Given information:
━━━━━━━━
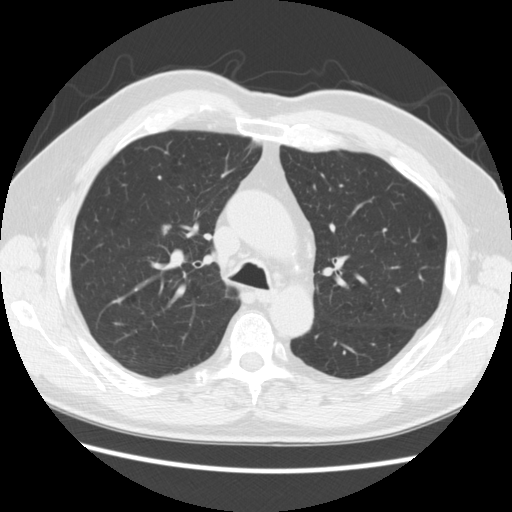
Low-dose screening chest CT, one axial slice; slice 174 of 259 in the series (ordered by position); reconstruction kernel STANDARD; lung window (W 1500 / L -600 HU); 512 × 512 image matrix, field of view 360 × 360 mm.
Structures marked on this image (manually delineated by an expert):
- lesion 1 (tumor, upper lobe of right lung): bounding box <163,225,171,235> (left, top, right, bottom; pixels)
━━━━━━━━
Task requirements: For the listing above, state how many lines hold the string "lung", giving the number alone.

Exercise result: 2